Infectious diseases can be spread from farm to farm by:
- Introduction of diseased birds
- Introduction of healthy birds who have recovered from disease but are now carriers
- Shoes and clothing of visitors or labourers who move from flock to flock
- Carcasses of dead birds that have not been disposed of properly
- Impure water , such as surface drainage water
- Rodents , wild animals and free flying birds
- Contaiminated feed and feed bags
- Contaiminated delievery trucks
- Contaiminated premices through soil or old litter
- The space between the sheds should be kept free from the accumulation of stagnant water/weed growth which are breeding ground of bacteria.
- Spreeding of dry lime powder (CHUNNA) is a good practice to achive this objective.
- Soon after the disposal of old flock and before arrival of new flock the bird cages must be air water jetted and burnt with the gas flame to take care of any infectious material sticking on to them.
- The shed should be thoroughly cleaned, whitewashed, disinfected and fumigated.
Properly implemented biosecurity measures will limit the spread of disease causing organism.
When these are combined with cleaning and disinfection, vaccination and strategic treatments , many pathogens can be reduced to non-infectious levels.
Remember – different infectious agents spread by different methods , so use appropriate measures against each type
Site location and design , and density of poultry in a given geographical area are vital.

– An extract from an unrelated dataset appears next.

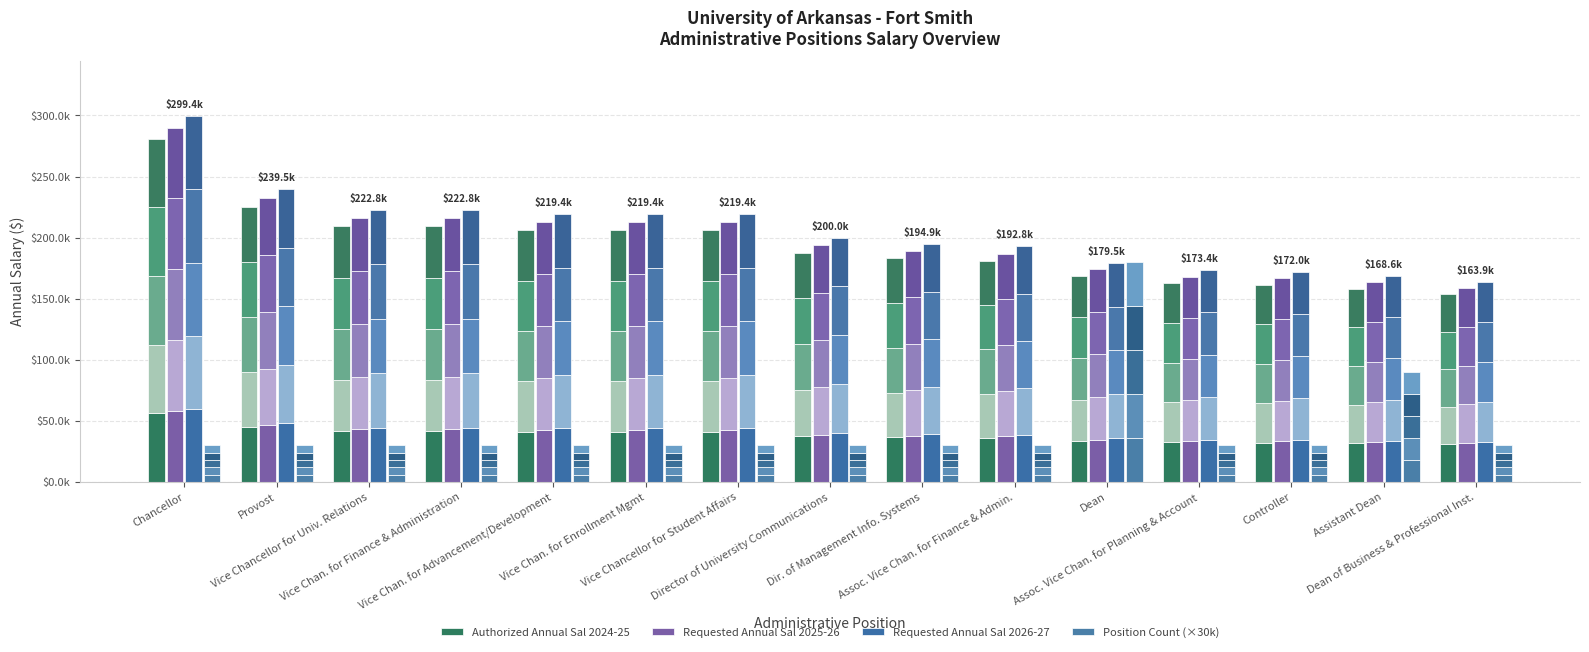

Count the number of categories in the chart.

15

When planning in newsite, there is the opportunity for very effective biosecurity to be implemented at the design stage. However biosecurity practices must concern themselves with practicalities , rather than a theoretically ideal set up.
All sites have traffic-personnel,feed,stock and equipments – but this should be kept to an absolute minimum.
Only essentials vehichles should have access to a site, and these should be disinfected on arrival
Priority should be given to biosecurity measures on breeding sites since errors here are magnified greatly at the commercial sites.
Site decontamination , turnaround times and a well audited and structured cleansing and disinfections procedures should be in place for all sites.
Effective vermin(wild animals and wild birds) control must be maintained.
Only disinfectants with independately proven broad spectrum efficacy against viral and bacterial pathogens should be used and at manufacturers stated dilutions and directions.